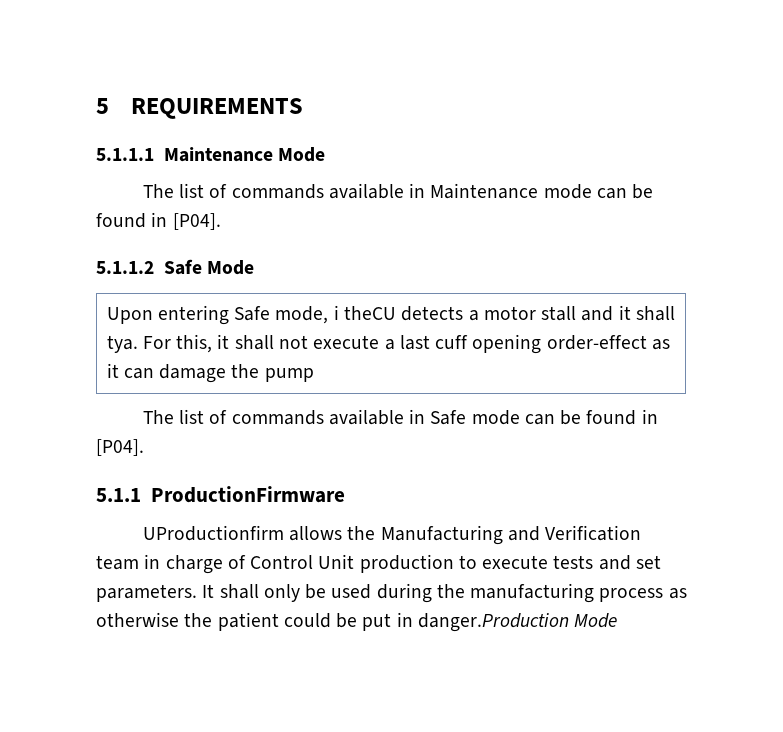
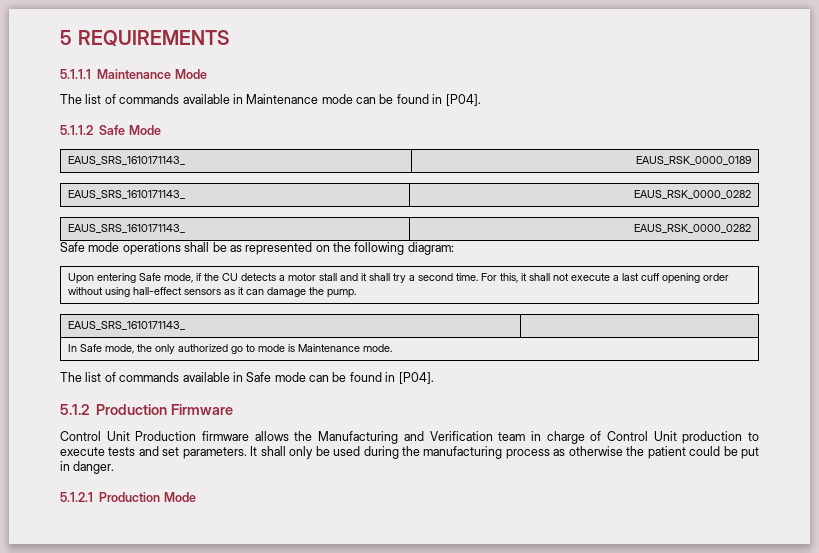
(255, 267) none -> [68,156,186,165] [635,156,751,165] [68,190,186,199] [633,190,751,199] [68,224,186,233] [633,224,751,233] [60,242,454,255] // EAUS_SRS_1610171143_ | EAUS_RSK_0000_0189 // EAUS_SRS_1610171143_ | EAUS_RSK_0000_0282 // EAUS_SRS_1610171143_ | EAUS_RSK_0000_0282 // Safe mode operations shall be as represented on the following diagram:
[333,305,396,320] i theCU -> [196,273,239,281] if the CU
[106,335,138,353] tya. -> [393,273,479,283] try a second time.
[546,335,647,350] order-effect -> [703,273,730,281] [68,287,222,297] order without using hall-effect sensors
[264,368,314,382] pump -> [327,289,357,298] [68,321,186,330] [68,344,393,354] pump. // EAUS_SRS_1610171143_ | // In Safe mode, the only authorized go to mode is Maintenance mode.
[96,486,345,503] [142,525,284,541] 5.1.1 ProductionFirmware // UProductionfirm -> [60,404,234,415] [60,431,250,441] 5.1.2 Production Firmware // Control Unit Production firmware
[417,613,569,632] danger.Production -> [73,461,115,474] [60,492,161,502] danger. // 5.1.2.1 Production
+===+
__GOAL OF THE EXERCISE__:
All lines from the one with "[333,305,396,320] i theCU" through the final line above are to be quoted exactly; quote no other line.

__WRITTEN SOLUTION__:
[333,305,396,320] i theCU -> [196,273,239,281] if the CU
[106,335,138,353] tya. -> [393,273,479,283] try a second time.
[546,335,647,350] order-effect -> [703,273,730,281] [68,287,222,297] order without using hall-effect sensors
[264,368,314,382] pump -> [327,289,357,298] [68,321,186,330] [68,344,393,354] pump. // EAUS_SRS_1610171143_ | // In Safe mode, the only authorized go to mode is Maintenance mode.
[96,486,345,503] [142,525,284,541] 5.1.1 ProductionFirmware // UProductionfirm -> [60,404,234,415] [60,431,250,441] 5.1.2 Production Firmware // Control Unit Production firmware
[417,613,569,632] danger.Production -> [73,461,115,474] [60,492,161,502] danger. // 5.1.2.1 Production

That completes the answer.